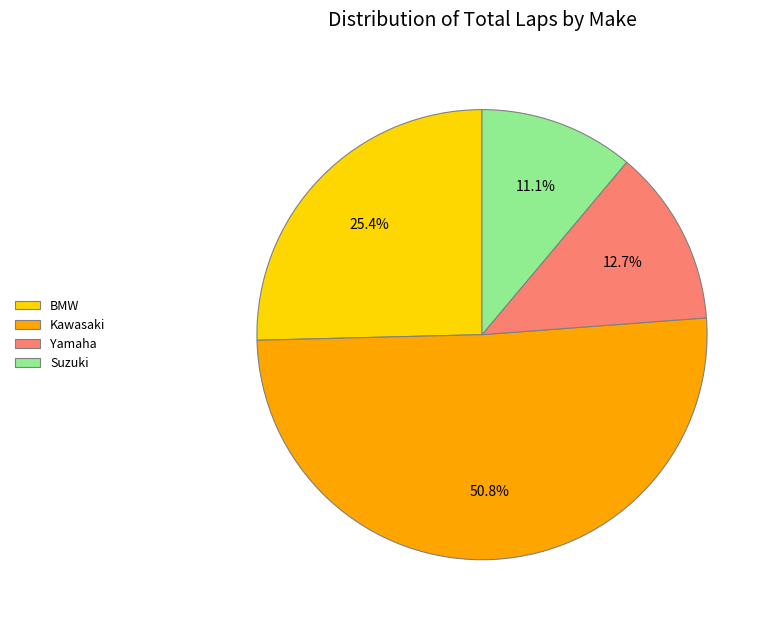

What percentage is NOT represented by Yamaha?

87.3%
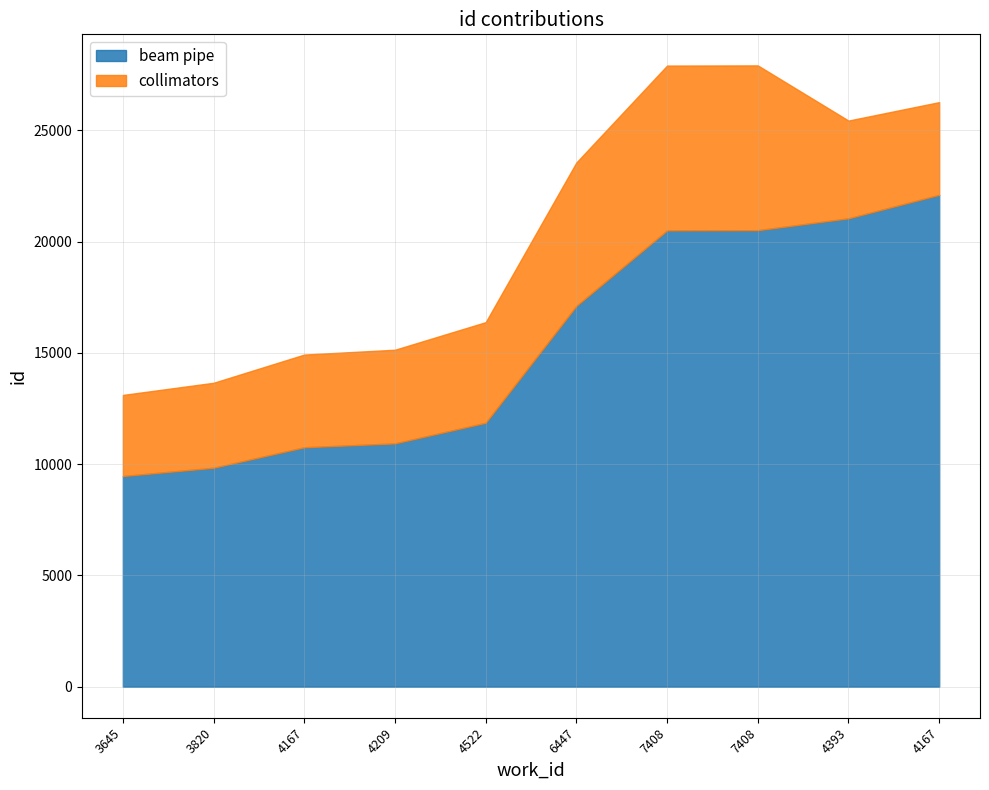

What is the sum of all collimators values?

50186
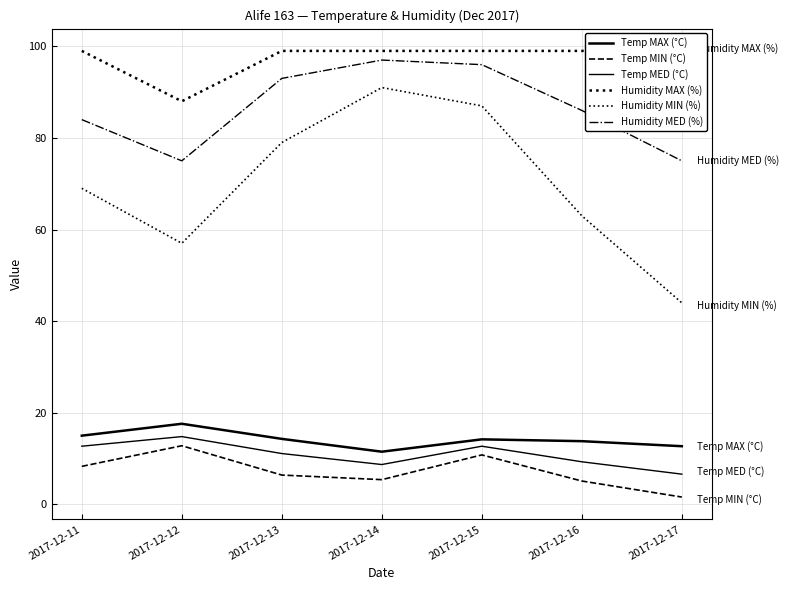

The Temp MED (°C) series shows 1.8 at 2017-12-17. True or false?

False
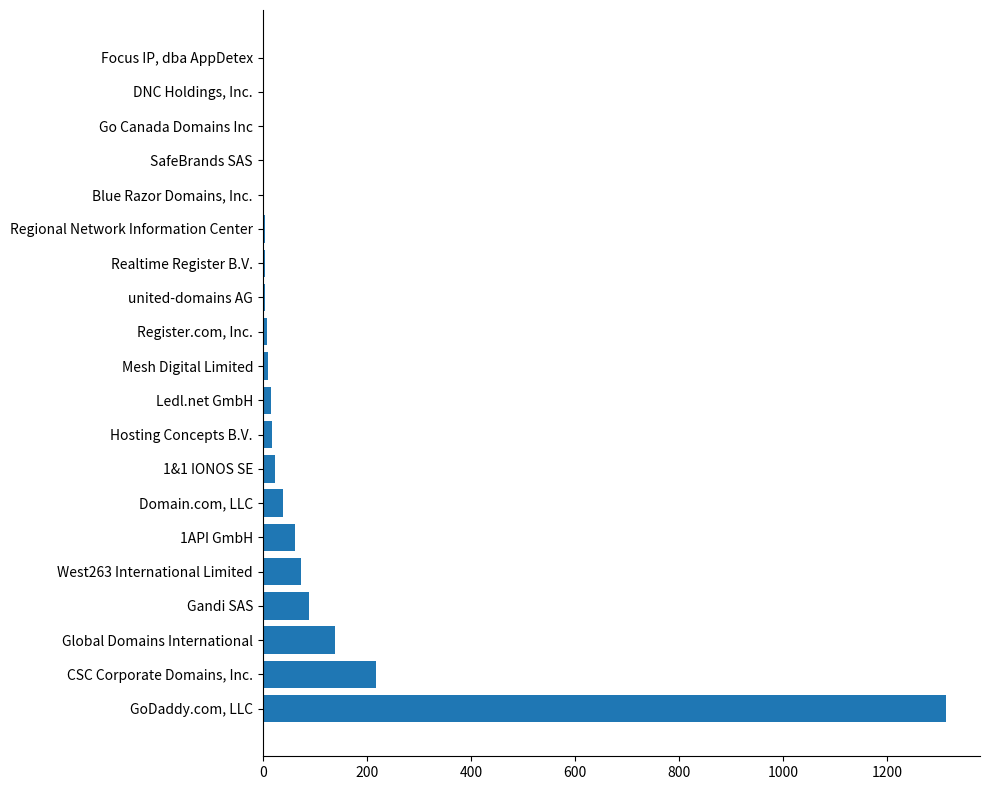

The chart shows a value of 1313 at GoDaddy.com, LLC. True or false?

True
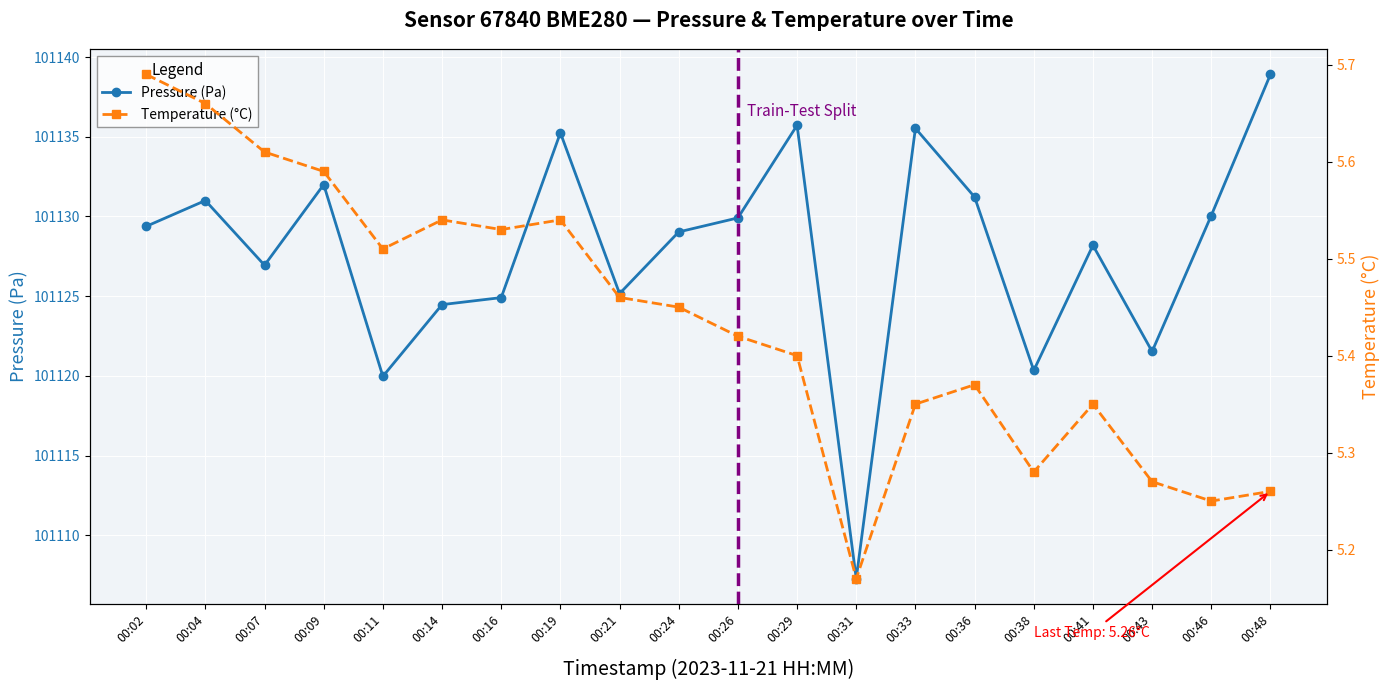

At which category is the sum across all series the highest?

00:48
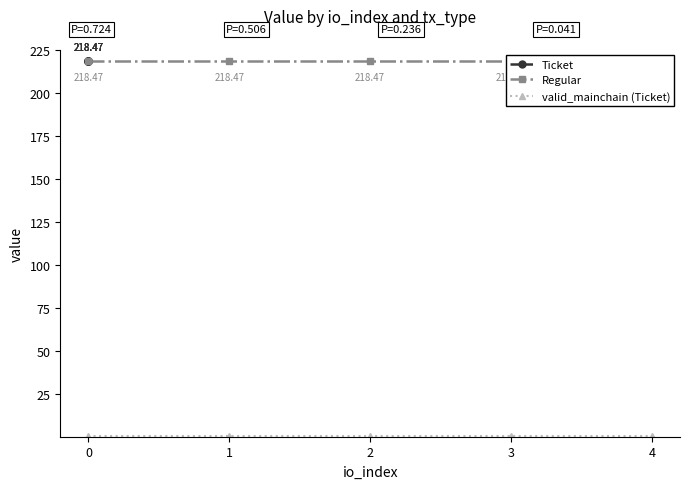

Does the chart have visible grid lines?

No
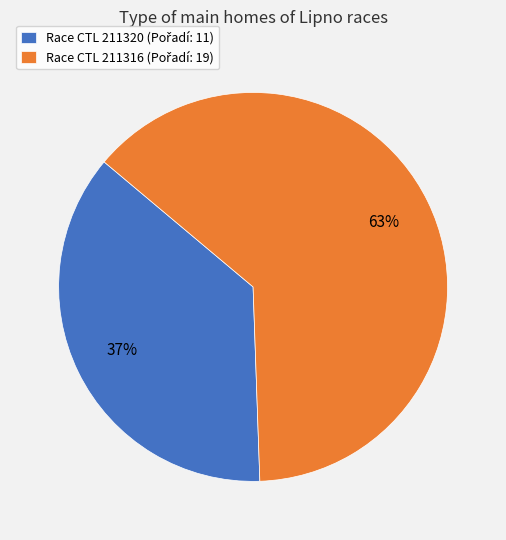

Does any single category account for the majority?

Yes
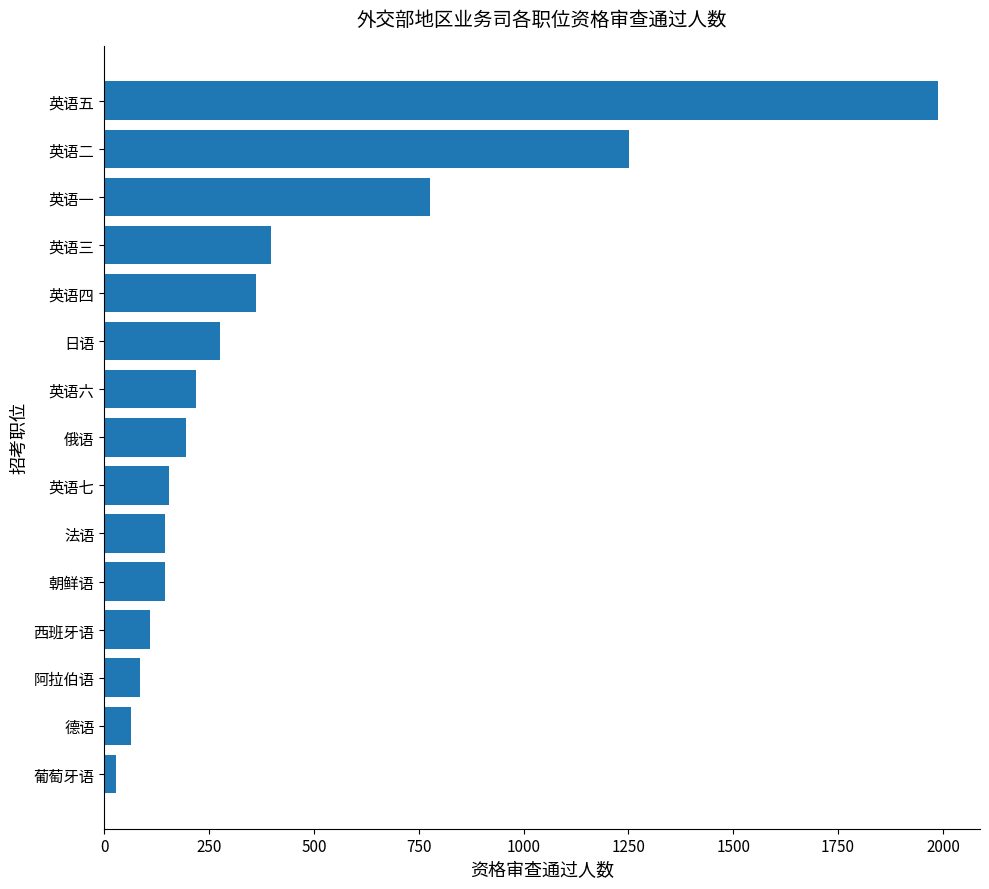

What is the difference between the values at 英语一 and 西班牙语?

667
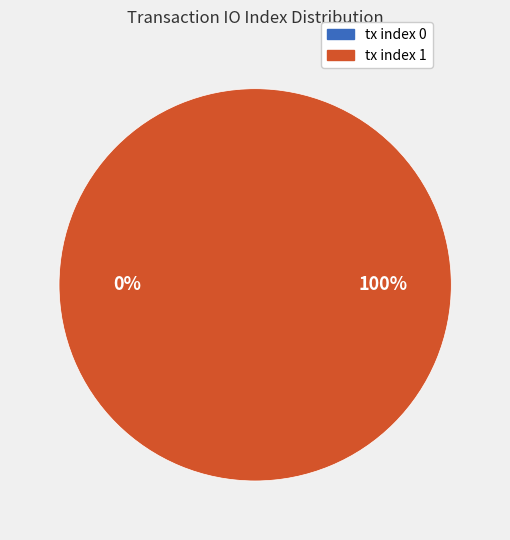

To the nearest percent, what is the combined percentage of tx index 1 and tx index 0?

100%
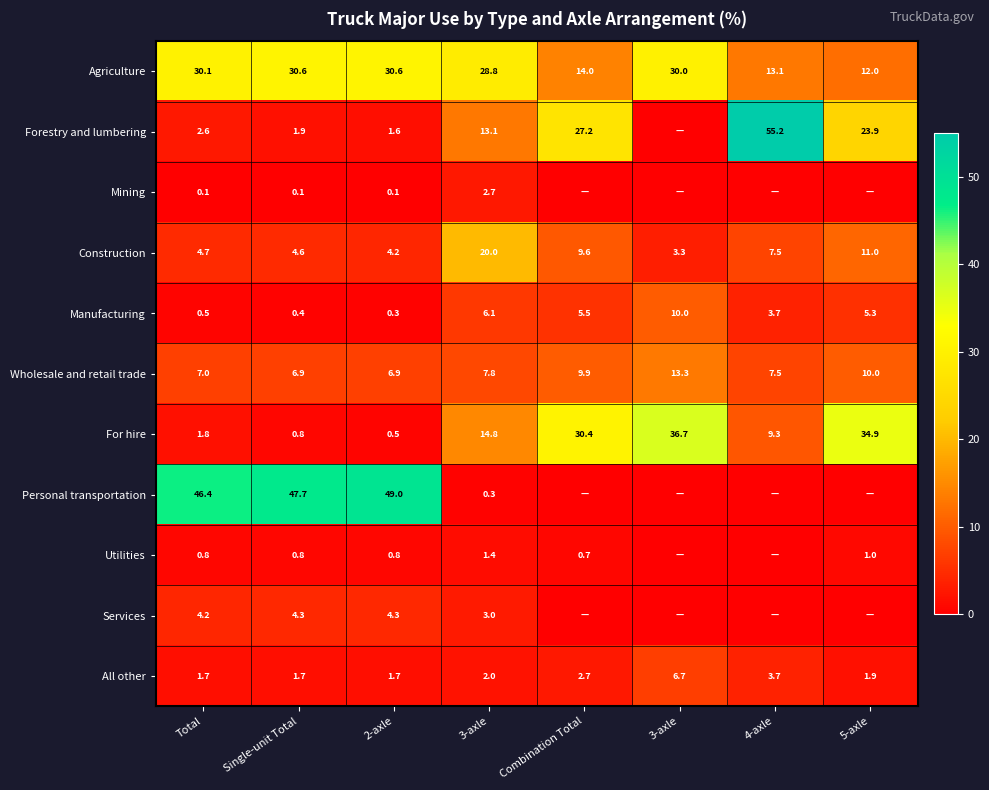

List the labels in order of Wholesale and retail trade value, smallest first.

Single-unit Total, 2-axle, Total, 4-axle, 3-axle, Combination Total, 5-axle, 3-axle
——————
WORK INSTRUCTION
Tally the lines above that contain the string "series" (case counts), and give only the number.

ANSWER BOX
2